Problem statement — Retype the records from the line with "[Przetestuj wyrażenie](https://regex101.com/r/nNNlq3/1)" to the line with "Te metaznaki zachowują", both included.
(Beginning of Data for this exercise)
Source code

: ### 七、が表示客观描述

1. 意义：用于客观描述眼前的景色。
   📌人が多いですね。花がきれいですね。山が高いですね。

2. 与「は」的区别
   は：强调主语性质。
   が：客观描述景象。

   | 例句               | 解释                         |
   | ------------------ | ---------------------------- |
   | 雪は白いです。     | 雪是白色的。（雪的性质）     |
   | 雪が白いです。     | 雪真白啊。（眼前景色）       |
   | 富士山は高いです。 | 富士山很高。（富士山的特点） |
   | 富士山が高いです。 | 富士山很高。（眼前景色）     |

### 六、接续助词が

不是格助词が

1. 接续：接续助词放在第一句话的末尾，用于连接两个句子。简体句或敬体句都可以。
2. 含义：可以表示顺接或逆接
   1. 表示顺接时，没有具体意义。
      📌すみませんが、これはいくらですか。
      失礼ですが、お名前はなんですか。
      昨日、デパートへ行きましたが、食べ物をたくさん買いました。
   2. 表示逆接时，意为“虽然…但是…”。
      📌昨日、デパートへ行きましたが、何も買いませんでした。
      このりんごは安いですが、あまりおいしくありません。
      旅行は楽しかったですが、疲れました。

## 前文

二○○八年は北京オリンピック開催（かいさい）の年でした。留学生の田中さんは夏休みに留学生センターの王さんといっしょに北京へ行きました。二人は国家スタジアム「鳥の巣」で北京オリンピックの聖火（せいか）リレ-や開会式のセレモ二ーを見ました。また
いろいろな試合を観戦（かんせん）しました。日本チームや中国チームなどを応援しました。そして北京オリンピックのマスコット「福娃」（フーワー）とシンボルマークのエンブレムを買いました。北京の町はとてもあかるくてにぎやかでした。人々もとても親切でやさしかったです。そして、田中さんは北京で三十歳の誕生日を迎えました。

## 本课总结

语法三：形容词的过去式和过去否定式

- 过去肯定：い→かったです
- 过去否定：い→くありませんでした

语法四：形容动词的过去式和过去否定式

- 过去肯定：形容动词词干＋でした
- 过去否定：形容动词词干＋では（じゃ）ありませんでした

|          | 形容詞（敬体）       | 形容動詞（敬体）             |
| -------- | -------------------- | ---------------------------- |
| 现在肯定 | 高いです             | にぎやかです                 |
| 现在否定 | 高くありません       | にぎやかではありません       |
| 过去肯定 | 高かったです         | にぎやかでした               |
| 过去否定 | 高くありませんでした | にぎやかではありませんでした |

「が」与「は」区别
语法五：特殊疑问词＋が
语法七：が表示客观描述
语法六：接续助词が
(End of Data for this exercise)
(Beginning of Data for this exercise)
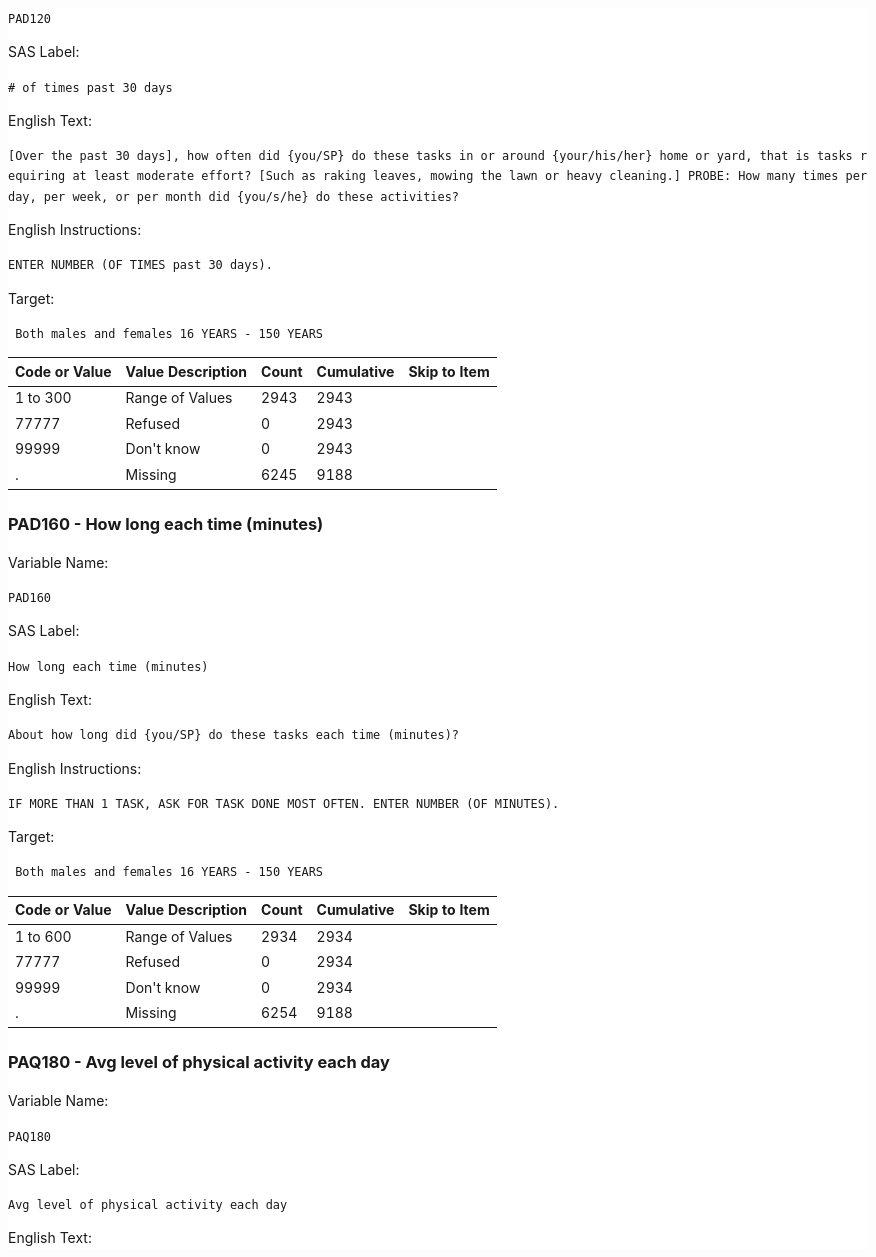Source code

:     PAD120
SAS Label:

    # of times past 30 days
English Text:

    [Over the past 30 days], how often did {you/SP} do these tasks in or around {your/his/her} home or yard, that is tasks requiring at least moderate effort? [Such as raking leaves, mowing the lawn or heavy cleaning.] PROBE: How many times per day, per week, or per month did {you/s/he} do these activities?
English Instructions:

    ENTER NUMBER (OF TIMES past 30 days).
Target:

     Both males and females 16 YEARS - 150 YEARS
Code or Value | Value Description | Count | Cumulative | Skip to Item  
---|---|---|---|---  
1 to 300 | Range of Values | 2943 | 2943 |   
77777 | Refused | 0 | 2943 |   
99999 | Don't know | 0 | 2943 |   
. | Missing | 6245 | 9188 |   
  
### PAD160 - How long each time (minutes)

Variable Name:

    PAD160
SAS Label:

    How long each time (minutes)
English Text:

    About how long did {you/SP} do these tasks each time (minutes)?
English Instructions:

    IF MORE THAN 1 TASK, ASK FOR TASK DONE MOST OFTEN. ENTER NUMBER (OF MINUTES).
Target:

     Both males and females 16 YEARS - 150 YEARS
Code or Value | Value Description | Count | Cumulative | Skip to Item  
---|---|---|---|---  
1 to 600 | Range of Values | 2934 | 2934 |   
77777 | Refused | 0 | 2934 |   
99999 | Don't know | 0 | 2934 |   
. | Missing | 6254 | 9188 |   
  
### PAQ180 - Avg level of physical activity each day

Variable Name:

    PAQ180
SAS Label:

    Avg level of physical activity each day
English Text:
(End of Data for this exercise)
(Beginning of Data for this exercise)
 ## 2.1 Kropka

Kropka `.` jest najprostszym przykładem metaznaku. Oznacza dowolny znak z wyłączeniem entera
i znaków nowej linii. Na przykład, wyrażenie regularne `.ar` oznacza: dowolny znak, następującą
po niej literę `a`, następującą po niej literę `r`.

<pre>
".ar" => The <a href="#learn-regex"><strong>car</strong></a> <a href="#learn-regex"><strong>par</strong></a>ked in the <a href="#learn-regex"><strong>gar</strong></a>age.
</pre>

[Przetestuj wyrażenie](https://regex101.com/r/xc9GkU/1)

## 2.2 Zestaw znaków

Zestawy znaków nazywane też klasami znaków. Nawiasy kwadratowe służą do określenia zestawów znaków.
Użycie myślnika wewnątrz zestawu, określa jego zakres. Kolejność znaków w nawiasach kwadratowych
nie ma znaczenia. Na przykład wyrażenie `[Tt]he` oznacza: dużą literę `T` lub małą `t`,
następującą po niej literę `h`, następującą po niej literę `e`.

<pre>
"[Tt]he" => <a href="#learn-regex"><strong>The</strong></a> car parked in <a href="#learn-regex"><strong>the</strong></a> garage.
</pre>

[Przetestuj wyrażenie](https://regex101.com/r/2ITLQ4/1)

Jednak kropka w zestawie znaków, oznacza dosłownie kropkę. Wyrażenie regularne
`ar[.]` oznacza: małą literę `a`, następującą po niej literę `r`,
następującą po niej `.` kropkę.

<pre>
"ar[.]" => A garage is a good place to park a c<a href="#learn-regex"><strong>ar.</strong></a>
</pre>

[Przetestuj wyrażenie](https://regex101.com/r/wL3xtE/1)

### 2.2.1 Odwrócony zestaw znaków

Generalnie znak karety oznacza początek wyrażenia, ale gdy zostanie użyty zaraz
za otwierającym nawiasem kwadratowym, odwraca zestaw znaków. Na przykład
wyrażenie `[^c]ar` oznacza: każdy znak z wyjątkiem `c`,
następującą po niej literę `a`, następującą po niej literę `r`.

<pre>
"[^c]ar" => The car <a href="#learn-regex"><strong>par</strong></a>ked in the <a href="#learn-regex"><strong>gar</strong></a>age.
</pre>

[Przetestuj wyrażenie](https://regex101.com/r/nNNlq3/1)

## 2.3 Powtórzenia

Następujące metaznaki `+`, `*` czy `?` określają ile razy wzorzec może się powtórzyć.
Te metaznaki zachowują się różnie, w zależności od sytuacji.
(End of Data for this exercise)
Your solution —
[Przetestuj wyrażenie](https://regex101.com/r/nNNlq3/1)

## 2.3 Powtórzenia

Następujące metaznaki `+`, `*` czy `?` określają ile razy wzorzec może się powtórzyć.
Te metaznaki zachowują się różnie, w zależności od sytuacji.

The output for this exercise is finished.